El Dorado Hills Mom Finding Her Own Way in School IEP
Photo © lev Tyler Olson/fotolia.com
Eight-year-old Owen Christensen, a third grader at William Brooks Elementary School in El Dorado Hills, has a mild to moderate intellectual delay but is thriving in the classroom. “He’s pretty easygoing and loves school,” says Owen’s mother, Sue, explaining her son was born with a loss of brain tissue and a bilateral cleft lip and palette.
Owen, whose family includes his father Bob and brother, six-year-old Ian, has always received special education at school from individualized education programs, known as IEPs. Over the years, he’s had speech and occupational therapy, physical therapy and adaptive PE, in addition to his regular classroom education.

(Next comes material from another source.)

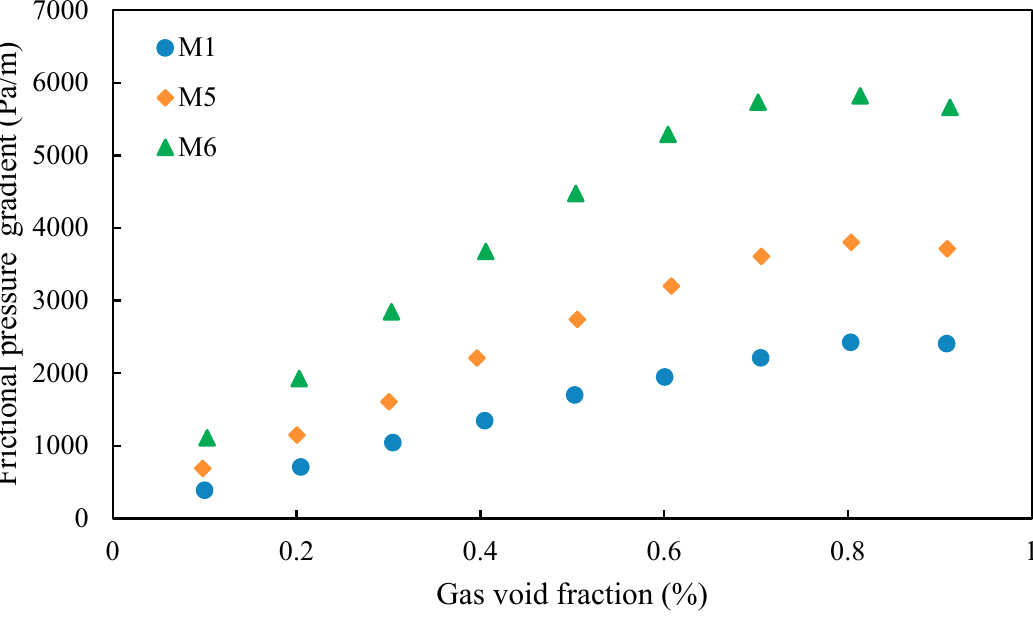
Figure 6. Effects of a gas void fraction on frictional pressure drop.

“The hardest part about an IEP, for a parent, is it’s a learning process,” says Sue. “I feel like I find my own way.” While not every IEP situation over the years has been ideal (Owen has attended a few other schools), he’s doing well now. “It’s taken to third grade to see what works for Owen,” Sue says.
What is an IEP?
IEPs are part of the government-regulated Individuals with Disabilities Education Act (IDEA) and their purpose is to design and implement individualized educational plans for students, ages three to 21 who have a disability, as defined under IDEA. A truly successful IEP involves the support of students, parents, teachers, administrators and school staff.
“The plan helps address the unique needs of each child so that families and the school can work together to create a road map that allows the student to be educated in general education to the maximum extent possible,” says Betty Jo Wessinger, director of SELPA and student support services at Folsom Cordova Unified School District, explaining IEP goals include academic, social-emotional, behavioral and mental.

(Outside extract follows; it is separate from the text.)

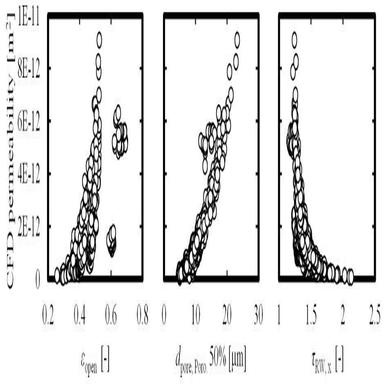
Dependency of permeability on the open porosity (εopen), median of pore diameter measured by virtual porosimetry (dpore, Poro 50%), and random walk tortuosity in the x direction (τRW, x).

Teachers typically request an IEP evaluation with parents’ consent. If an evaluated child needs services, an IEP meeting will be held and an IEP written; once drafted, the IEP will be implemented and reviewed. The child will be reevaluated every three years, unless the parent or teacher requests more frequent evaluations. Parents should note that they don’t have to sign anything they’re not comfortable with; once you sign, it becomes a legal document.
“An IEP supports students with exceptional needs and benefits the student through ongoing progress monitoring,” says Debbie Morris, director of student services at Roseville City School District, noting “only about 10 percent of a district’s overall population qualify for IEPs, though many more students need additional support.”
Be an advocate
Sue appreciates the value of integrating special needs kids into traditional classes. “My son loves being around [general ed] kids,” she says, noting Owen spends a quarter of the school day with his peers in classes like art, physical education and some social studies and science classes.
“It’s a huge benefit for general education kids and Owen,” says Sue. “He’s learning how to be more socially adaptive.” For example, Owen used to hug his peers but nowadays he’ll say ‘hi,’ shake hands and high five,” says his mom. “Now he’s one of their peers.”